**RECORDS SUPPLIED**
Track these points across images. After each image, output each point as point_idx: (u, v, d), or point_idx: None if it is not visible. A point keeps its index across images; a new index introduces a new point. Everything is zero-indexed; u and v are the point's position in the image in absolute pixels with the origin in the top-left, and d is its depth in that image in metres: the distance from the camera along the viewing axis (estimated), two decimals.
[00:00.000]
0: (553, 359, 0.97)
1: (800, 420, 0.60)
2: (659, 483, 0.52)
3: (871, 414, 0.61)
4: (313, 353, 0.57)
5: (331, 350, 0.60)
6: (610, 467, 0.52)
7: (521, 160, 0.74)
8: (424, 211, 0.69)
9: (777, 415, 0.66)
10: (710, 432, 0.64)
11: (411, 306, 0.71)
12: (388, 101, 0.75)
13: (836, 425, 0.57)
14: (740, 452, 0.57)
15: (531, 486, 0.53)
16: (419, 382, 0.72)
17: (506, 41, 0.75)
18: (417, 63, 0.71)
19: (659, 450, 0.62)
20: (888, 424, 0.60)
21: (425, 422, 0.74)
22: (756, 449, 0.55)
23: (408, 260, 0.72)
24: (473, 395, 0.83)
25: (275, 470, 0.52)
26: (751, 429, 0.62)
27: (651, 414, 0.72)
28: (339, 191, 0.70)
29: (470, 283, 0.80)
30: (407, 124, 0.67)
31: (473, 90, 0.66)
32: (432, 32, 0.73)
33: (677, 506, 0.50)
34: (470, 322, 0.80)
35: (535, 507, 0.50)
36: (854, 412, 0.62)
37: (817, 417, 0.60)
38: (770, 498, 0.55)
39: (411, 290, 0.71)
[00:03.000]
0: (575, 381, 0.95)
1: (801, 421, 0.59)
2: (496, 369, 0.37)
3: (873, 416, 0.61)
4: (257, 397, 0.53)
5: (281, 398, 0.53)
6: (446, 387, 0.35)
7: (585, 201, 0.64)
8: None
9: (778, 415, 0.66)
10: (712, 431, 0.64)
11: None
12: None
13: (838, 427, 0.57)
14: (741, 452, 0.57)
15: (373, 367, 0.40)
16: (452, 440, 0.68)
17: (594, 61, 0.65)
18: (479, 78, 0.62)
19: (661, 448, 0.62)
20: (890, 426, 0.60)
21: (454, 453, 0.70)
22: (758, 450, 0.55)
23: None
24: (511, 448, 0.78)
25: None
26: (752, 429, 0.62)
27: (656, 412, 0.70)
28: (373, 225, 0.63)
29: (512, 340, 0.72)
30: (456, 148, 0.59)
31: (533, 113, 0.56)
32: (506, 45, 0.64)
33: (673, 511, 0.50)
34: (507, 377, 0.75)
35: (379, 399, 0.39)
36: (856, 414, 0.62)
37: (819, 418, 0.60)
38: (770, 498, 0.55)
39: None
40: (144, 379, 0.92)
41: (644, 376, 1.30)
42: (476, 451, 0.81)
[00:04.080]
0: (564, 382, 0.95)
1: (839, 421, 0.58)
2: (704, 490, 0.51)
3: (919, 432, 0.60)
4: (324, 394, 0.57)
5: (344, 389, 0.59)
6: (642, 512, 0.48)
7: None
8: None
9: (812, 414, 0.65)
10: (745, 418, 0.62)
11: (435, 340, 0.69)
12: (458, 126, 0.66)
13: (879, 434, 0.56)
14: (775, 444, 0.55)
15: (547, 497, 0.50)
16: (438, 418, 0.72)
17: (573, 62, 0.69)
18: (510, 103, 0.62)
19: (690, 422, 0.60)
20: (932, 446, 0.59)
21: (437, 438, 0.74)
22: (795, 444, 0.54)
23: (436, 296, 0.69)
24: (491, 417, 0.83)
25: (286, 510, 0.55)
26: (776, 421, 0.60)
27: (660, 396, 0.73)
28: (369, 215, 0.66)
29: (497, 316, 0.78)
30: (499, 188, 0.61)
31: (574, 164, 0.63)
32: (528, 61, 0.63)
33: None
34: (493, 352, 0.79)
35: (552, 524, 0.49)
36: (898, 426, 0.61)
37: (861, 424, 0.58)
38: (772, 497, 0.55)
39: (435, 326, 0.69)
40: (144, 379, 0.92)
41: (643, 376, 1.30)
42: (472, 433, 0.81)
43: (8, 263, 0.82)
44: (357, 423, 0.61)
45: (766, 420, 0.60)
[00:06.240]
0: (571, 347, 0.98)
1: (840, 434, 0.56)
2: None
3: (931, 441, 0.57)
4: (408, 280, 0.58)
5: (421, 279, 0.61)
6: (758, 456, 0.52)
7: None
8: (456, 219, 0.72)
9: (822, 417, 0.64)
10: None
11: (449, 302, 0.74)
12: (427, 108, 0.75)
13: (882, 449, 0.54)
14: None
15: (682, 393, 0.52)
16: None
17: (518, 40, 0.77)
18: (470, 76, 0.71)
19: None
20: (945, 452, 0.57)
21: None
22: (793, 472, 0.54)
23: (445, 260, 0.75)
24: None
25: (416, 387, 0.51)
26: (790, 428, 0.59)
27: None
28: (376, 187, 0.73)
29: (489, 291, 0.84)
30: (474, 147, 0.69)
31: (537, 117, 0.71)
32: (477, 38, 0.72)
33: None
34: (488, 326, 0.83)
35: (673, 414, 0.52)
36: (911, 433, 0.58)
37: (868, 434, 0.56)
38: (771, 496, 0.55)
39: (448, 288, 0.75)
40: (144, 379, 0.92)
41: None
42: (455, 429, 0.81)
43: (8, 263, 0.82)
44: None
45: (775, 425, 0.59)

---

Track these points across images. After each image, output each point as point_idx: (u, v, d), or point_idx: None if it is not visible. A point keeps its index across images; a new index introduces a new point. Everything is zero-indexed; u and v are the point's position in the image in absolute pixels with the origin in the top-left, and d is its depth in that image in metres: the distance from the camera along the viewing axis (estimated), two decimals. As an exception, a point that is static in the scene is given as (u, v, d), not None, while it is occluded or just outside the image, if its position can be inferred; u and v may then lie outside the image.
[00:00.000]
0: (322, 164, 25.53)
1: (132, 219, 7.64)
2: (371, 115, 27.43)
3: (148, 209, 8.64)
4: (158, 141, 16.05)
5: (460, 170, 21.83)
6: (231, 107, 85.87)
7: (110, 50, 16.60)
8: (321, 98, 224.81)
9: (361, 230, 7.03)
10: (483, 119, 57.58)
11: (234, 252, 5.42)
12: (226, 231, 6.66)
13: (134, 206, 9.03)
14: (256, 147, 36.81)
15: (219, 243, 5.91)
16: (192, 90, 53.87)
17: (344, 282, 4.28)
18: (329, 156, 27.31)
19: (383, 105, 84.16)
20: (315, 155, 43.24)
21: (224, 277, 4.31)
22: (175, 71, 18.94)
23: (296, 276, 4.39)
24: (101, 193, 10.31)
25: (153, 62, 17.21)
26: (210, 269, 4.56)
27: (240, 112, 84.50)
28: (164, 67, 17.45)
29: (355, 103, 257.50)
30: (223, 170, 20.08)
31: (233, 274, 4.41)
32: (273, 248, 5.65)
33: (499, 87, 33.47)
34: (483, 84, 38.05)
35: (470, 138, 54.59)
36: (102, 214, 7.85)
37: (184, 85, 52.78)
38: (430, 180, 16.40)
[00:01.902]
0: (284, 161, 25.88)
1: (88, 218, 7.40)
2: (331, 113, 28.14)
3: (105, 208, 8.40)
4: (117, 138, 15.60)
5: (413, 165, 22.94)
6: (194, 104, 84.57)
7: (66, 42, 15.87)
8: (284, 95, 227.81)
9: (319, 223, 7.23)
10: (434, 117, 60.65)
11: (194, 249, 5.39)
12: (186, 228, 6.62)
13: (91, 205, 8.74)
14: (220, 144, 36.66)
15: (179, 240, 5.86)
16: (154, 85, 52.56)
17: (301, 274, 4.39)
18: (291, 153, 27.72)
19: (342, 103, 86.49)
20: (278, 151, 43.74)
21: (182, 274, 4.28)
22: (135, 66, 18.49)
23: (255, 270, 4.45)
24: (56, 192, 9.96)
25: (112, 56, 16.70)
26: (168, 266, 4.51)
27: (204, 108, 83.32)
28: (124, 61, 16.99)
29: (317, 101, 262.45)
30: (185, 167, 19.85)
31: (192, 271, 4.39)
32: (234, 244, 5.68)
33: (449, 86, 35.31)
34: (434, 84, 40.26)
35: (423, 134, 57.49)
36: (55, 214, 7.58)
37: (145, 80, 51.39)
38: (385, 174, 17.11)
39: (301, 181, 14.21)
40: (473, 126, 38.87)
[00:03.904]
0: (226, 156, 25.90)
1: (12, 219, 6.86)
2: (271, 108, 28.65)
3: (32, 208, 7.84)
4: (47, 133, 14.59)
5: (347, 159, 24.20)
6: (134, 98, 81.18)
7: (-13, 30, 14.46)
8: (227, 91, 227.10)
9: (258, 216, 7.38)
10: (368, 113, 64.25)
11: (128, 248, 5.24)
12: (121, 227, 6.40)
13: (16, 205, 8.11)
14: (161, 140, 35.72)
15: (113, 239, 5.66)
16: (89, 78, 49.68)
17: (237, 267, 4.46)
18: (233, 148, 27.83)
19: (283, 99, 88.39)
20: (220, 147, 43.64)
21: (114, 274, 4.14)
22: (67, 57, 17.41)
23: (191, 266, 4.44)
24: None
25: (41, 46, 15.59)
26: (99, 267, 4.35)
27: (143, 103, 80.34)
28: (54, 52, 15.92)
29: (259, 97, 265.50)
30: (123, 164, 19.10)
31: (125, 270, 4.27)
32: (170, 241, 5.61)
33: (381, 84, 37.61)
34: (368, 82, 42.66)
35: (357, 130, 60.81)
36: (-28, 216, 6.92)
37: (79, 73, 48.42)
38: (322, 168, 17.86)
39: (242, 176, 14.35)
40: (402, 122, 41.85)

--

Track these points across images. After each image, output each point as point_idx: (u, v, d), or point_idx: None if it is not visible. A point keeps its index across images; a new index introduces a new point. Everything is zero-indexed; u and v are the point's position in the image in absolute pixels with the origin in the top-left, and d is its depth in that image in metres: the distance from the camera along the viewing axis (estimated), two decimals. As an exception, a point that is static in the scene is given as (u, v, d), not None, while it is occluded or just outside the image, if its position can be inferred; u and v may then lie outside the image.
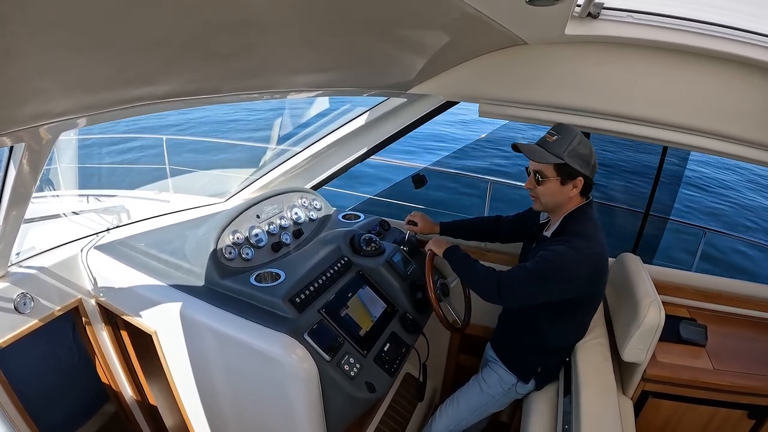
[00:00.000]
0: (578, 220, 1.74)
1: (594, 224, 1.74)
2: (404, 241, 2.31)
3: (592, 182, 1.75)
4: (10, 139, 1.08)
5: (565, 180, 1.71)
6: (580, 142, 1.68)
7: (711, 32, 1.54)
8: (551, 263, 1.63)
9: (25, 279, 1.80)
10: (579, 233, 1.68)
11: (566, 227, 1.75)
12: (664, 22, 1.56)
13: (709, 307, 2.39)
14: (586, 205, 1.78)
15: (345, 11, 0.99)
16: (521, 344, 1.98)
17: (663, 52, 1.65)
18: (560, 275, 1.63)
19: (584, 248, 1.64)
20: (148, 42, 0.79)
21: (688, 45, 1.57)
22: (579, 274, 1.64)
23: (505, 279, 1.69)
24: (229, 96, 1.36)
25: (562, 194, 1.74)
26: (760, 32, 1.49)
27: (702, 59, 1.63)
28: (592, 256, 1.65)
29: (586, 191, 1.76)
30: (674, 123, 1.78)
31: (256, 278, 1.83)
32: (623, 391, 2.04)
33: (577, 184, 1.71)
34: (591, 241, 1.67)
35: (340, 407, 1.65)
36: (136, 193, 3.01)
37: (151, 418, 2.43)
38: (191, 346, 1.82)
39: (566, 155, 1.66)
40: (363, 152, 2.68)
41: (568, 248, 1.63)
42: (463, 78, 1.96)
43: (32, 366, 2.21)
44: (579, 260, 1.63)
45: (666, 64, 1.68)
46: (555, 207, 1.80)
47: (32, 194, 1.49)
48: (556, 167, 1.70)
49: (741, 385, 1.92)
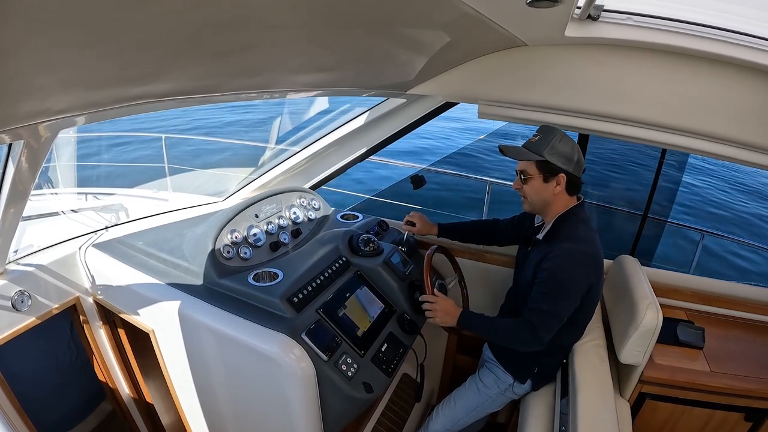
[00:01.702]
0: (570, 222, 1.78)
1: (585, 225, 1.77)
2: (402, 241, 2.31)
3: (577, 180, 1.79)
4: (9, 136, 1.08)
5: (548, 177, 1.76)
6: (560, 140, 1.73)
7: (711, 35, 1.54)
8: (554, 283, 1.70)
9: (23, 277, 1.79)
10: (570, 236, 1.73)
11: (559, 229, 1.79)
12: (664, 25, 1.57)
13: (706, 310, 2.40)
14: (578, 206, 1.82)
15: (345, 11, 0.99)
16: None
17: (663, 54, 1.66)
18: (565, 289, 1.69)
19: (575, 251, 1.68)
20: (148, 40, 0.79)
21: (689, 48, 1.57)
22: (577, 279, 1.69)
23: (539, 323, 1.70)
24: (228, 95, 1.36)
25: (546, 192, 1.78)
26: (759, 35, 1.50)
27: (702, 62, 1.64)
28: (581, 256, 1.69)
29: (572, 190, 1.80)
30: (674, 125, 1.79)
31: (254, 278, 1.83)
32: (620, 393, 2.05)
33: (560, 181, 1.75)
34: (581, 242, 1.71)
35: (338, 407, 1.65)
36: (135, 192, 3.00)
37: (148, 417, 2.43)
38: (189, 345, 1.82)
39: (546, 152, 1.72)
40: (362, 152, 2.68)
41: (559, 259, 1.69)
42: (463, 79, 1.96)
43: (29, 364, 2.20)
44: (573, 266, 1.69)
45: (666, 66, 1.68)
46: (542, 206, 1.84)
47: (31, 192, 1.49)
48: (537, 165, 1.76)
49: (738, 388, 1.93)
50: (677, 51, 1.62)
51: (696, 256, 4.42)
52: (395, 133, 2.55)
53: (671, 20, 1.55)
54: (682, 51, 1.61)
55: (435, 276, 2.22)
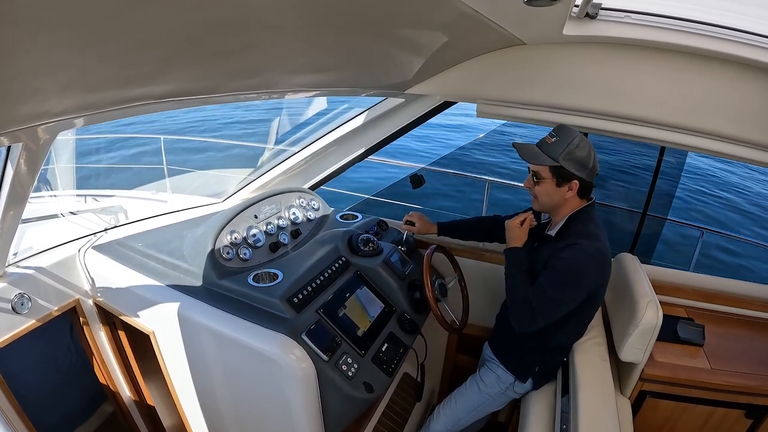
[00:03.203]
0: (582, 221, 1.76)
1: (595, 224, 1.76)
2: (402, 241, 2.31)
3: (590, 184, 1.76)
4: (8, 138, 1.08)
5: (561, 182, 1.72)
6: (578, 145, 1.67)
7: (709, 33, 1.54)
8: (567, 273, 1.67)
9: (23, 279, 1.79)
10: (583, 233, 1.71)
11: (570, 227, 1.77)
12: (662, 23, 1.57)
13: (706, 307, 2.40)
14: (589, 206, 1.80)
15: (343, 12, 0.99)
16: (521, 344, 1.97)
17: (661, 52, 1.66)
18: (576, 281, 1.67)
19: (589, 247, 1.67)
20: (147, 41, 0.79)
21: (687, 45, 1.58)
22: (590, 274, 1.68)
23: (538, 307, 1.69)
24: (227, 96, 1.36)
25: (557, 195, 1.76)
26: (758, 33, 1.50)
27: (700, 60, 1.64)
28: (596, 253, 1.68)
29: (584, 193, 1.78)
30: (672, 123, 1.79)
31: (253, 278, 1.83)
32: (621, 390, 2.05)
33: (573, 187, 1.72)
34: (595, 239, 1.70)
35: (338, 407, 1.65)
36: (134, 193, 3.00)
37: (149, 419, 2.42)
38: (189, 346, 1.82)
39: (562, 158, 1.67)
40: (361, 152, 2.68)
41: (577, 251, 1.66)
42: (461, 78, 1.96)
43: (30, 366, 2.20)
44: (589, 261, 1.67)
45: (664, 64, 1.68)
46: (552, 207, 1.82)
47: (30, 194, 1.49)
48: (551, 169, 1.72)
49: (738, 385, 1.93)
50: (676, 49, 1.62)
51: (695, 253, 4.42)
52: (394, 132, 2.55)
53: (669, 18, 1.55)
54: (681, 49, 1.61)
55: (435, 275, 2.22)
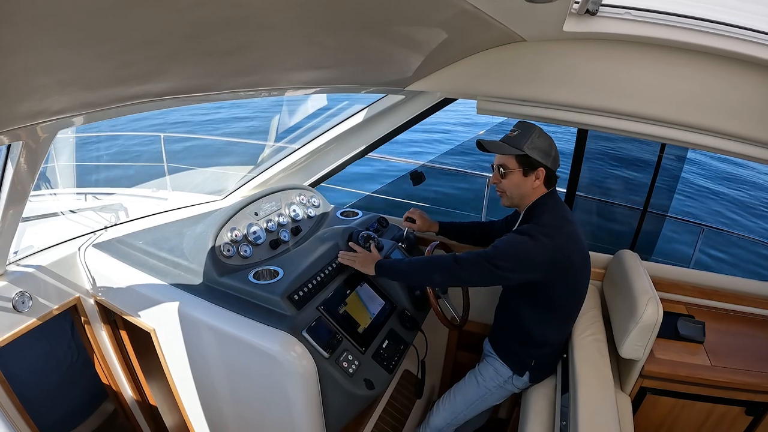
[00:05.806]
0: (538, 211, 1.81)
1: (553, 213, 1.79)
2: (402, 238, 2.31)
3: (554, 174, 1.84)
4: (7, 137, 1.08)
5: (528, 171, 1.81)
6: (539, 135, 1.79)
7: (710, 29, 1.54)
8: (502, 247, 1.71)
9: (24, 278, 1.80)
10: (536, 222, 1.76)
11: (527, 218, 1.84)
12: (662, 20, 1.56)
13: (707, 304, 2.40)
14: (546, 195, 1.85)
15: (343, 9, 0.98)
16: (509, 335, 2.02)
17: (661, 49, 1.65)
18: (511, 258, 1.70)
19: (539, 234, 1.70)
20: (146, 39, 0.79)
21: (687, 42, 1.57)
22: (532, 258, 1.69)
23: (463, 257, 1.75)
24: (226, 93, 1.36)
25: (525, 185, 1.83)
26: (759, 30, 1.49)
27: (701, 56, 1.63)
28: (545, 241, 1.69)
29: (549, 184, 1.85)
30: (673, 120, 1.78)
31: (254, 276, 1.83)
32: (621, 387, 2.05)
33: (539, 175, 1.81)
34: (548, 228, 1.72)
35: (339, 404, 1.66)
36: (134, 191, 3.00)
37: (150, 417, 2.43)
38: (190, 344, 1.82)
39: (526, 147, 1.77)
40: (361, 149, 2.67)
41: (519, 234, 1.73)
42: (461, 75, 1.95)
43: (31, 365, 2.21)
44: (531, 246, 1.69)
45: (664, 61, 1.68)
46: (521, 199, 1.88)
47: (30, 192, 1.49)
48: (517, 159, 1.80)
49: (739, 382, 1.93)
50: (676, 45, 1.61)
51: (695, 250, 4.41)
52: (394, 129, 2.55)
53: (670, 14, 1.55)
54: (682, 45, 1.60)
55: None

**EXERCISE DETAILS**
A verbatim transcription is needed of the lines above, starting at the line with "6: (610, 467, 0.52)" and ending at the line with "25: (275, 470, 0.52)", both included, and of nothing else.

**REPLY TO THE TASK**
6: (610, 467, 0.52)
7: (521, 160, 0.74)
8: (424, 211, 0.69)
9: (777, 415, 0.66)
10: (710, 432, 0.64)
11: (411, 306, 0.71)
12: (388, 101, 0.75)
13: (836, 425, 0.57)
14: (740, 452, 0.57)
15: (531, 486, 0.53)
16: (419, 382, 0.72)
17: (506, 41, 0.75)
18: (417, 63, 0.71)
19: (659, 450, 0.62)
20: (888, 424, 0.60)
21: (425, 422, 0.74)
22: (756, 449, 0.55)
23: (408, 260, 0.72)
24: (473, 395, 0.83)
25: (275, 470, 0.52)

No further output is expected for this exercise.